Coral Bay was on the itinerary for the governor’s round island tour. The school and the clinic were places he and Lt. Gov. Osbert Potter visited before.
Mapp came to St. John on his latest trip along with his chief of staff, Erroll Farrell, and half a dozen cabinet members. Officials rolled past the closed Myrah Keating Smith Clinic, stopped at the expanded Susannaberg Landfill and viewed federally contracted clean up crews removing debris on Centerline road.
Mapp declared the firehouse a total loss and said a new one would have to be built elsewhere. Fire Service Corporal Robert Hyde led the walk through past the blown out windows in what once was the firehouse kitchen; through the empty bunk area which suffered flooding and the office where masked firefighters battled mold with rags and mops.
Farrel said he wanted to do something about Coral Bay Fire House several months ago when he was the designated fire service director. Similar conditions made life rough for firefighters at Hotel Company on St. Thomas, he said. But when Irma struck in early September, construction was just wrapping up on a newly built facility at Estate Ross Taarnberg and was ready to receive them.
That was not the case in East St. John.
“They’re going to need a new station. That can’t be a build back,” Mapp said. But there was no immediate answer about what to do to relieve first responders now in hardship.
More immediate plans were shifting into place Wednesday to hasten solid waste management. Waste Management Authority Director Roger Merritt III and Public Works Commissioner Designee Nelson Petty discussed the expansion of the transfer station.

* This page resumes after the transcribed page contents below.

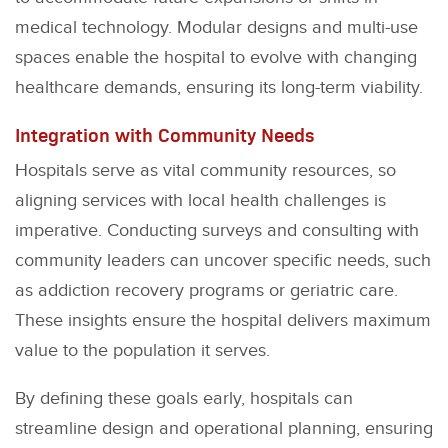
medical technology. Modular designs and multi-use
spaces enable the hospital to evolve with changing
healthcare demands, ensuring its long-term viability.
Integration with Community Needs
Hospitals serve as vital community resources, so
aligning services with local health challenges is
imperative. Conducting surveys and consulting with
community leaders can uncover specific needs, such
as addiction recovery programs or geriatric care.
These insights ensure the hospital delivers maximum
value to the population it serves.
By defining these goals early, hospitals can
streamline design and operational planning, ensuring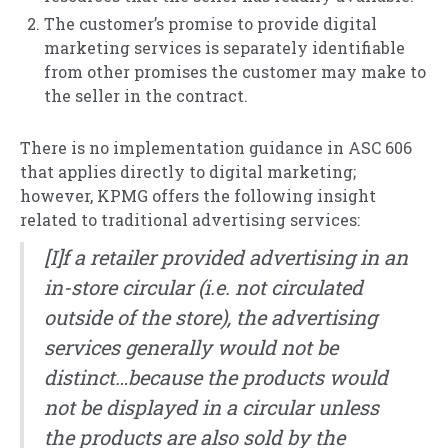
The customer’s promise to provide digital
marketing services is separately identifiable
from other promises the customer may make to
the seller in the contract.
There is no implementation guidance in ASC 606
that applies directly to digital marketing;
however, KPMG offers the following insight
related to traditional advertising services:
[I]f a retailer provided advertising in an
in-store circular (i.e. not circulated
outside of the store), the advertising
services generally would not be
distinct…because the products would
not be displayed in a circular unless
the products are also sold by the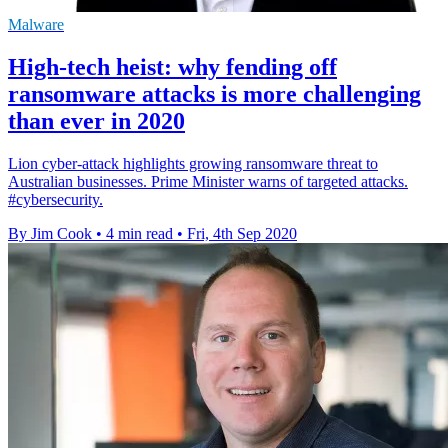
Malware
High-tech heist: why fending off
ransomware attacks is more challenging
than ever in 2020
Lion cyber-attack highlights growing ransomware threat to
Australian businesses. Prime Minister warns of targeted attacks.
#cybersecurity.
By Jim Cook
•
4 min read
•
Fri, 4th Sep 2020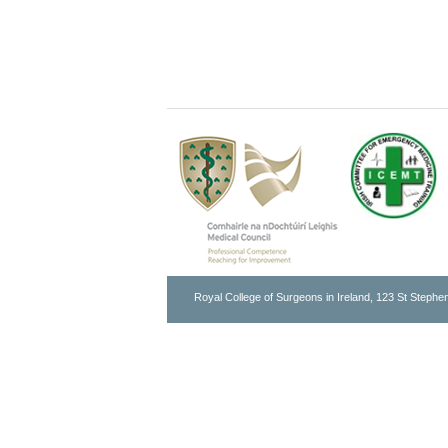
Royal College of Surgeons in Ireland, 123 St Stephen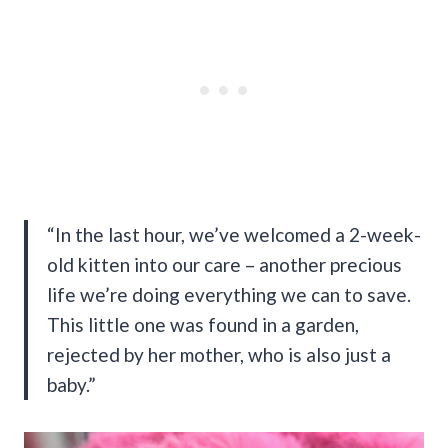
“In the last hour, we’ve welcomed a 2-week-
old kitten into our care – another precious
life we’re doing everything we can to save.
This little one was found in a garden,
rejected by her mother, who is also just a
baby.”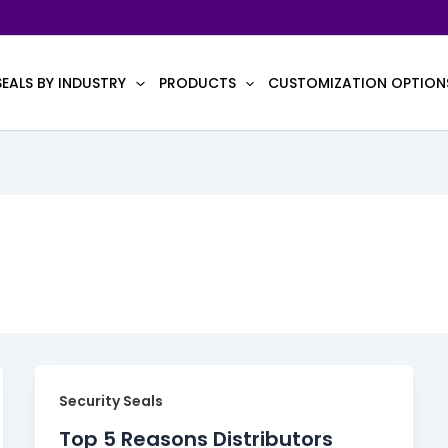
SEALS BY INDUSTRY
PRODUCTS
CUSTOMIZATION OPTION
Security Seals
Top 5 Reasons Distributors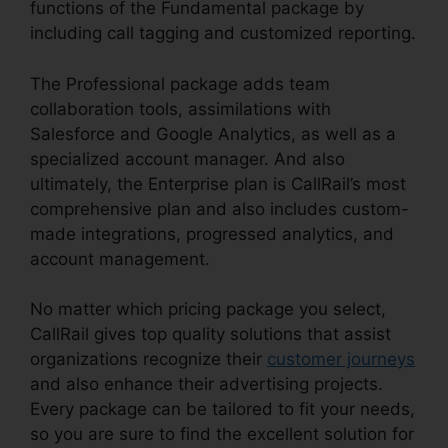
functions of the Fundamental package by
including call tagging and customized reporting.
The Professional package adds team
collaboration tools, assimilations with
Salesforce and Google Analytics, as well as a
specialized account manager. And also
ultimately, the Enterprise plan is CallRail’s most
comprehensive plan and also includes custom-
made integrations, progressed analytics, and
account management.
No matter which pricing package you select,
CallRail gives top quality solutions that assist
organizations recognize their
customer journeys
and also enhance their advertising projects.
Every package can be tailored to fit your needs,
so you are sure to find the excellent solution for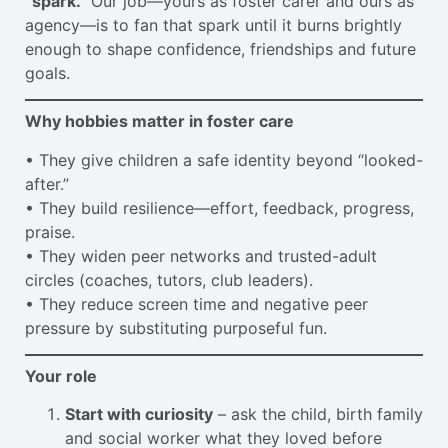
“spark.”
Our job—yours as foster carer and ours as
agency—is to fan that spark until it burns brightly
enough to shape confidence, friendships and future
goals.
Why hobbies matter in foster care
• They give children a safe identity beyond “looked-
after.”
• They build resilience—effort, feedback, progress,
praise.
• They widen peer networks and trusted-adult
circles (coaches, tutors, club leaders).
• They reduce screen time and negative peer
pressure by substituting purposeful fun.
Your role
Start with curiosity
– ask the child, birth family
and social worker what they loved before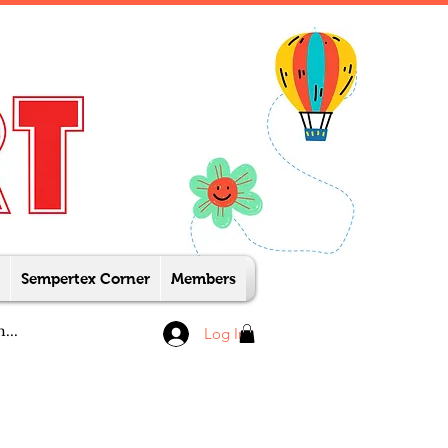
Sempertex Corner
Members
Log In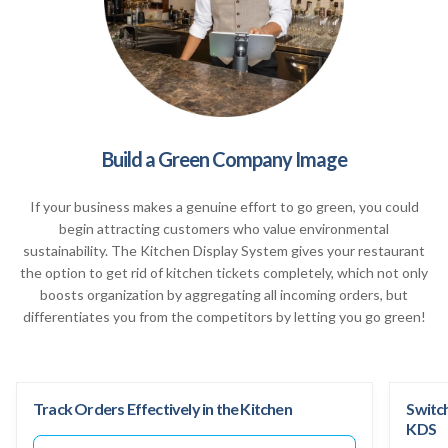
Build a Green Company Image
If your business makes a genuine effort to go green, you could
begin attracting customers who value environmental
sustainability. The Kitchen Display System gives your restaurant
the option to get rid of kitchen tickets completely, which not only
boosts organization by aggregating all incoming orders, but
differentiates you from the competitors by letting you go green!
Track Orders Effectively in the Kitchen
Switc
KDS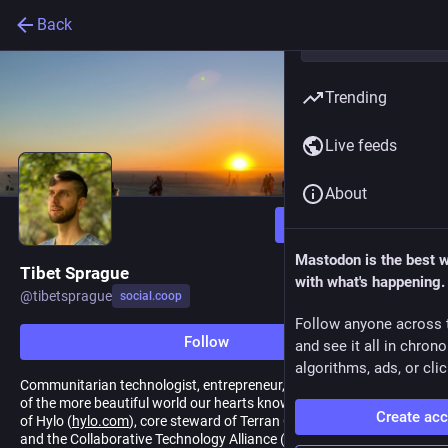
Back
Trending
Live feeds
About
Follow
Mastodon is the best 
Tibet Sprague
with what's happening.
@
tibetsprague
social.coop
Follow anyone across 
Follow
and see it all in chron
algorithms, ads, or clic
Communitarian technologist, entrepreneur, passionate evangelist
of the more beautiful world our hearts know is possible. Lead dev
Create ac
of Hylo (
hylo.com
), core steward of Terran Collective (
terran.io
)
and the Collaborative Technology Alliance (
collaborative.tech
)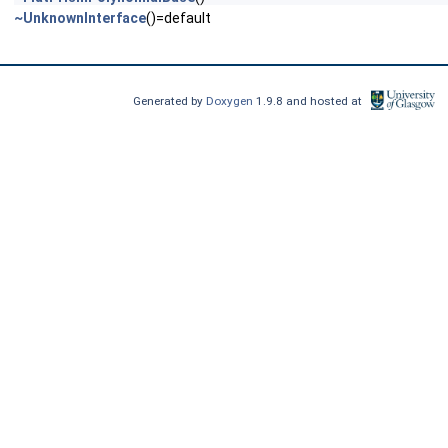
~UnknownInterface
()=default
Generated by
Doxygen
1.9.8 and hosted at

Merritt also presented the governor with an update on the islands’ wastewater treatment plants, which he said all fared well during the passage of Irma and Maria.
Since the storm, hundreds of cubic tons of earth was cleared away with the help of Navy personnel and federal emergency managers, making way for fallen trees and other vegetative debris.
“This is an opportunity to organize the transfer station to improve operations,” Petty said.
Mapp told his team he wanted to see more done, faster.
“We have to put more assets, more manpower into household trash removal,” he said. That would be done with help from the Federal Emergency Management Agency with manpower already on island.
But at the top of the priority list for things to get done now was power. Mapp said he was surprised to find no off island utility crews working beside the Water and Power Authority. He wanted to see 40 visiting linemen on St. John this week, and 40 more after Oct. 27 when a new contingent is scheduled to arrive.
The governor said he was not sure but was confident Cruz Bay would be energized sometime during the week of Oct. 23. He also told Coral Bay resident Lorelei Monsanto her complaint about lost phone service should be answered soon.
“I know Sprint gave us a complete plan yesterday about how they are going to get cell service back to the territory,” Mapp said.
VITEMA director Mona Barnes echoed her boss’ optimism when asked about how flagging phone service affected access to the 911 emergency call system.
“They are creating more hot spots every day,” Barnes said. And she declared 911 fully functional in areas where a signal can be found.
Those who find themselves faced with an emergency, outside of the calling area, will have to travel to the nearest first responder station and report in person, she said.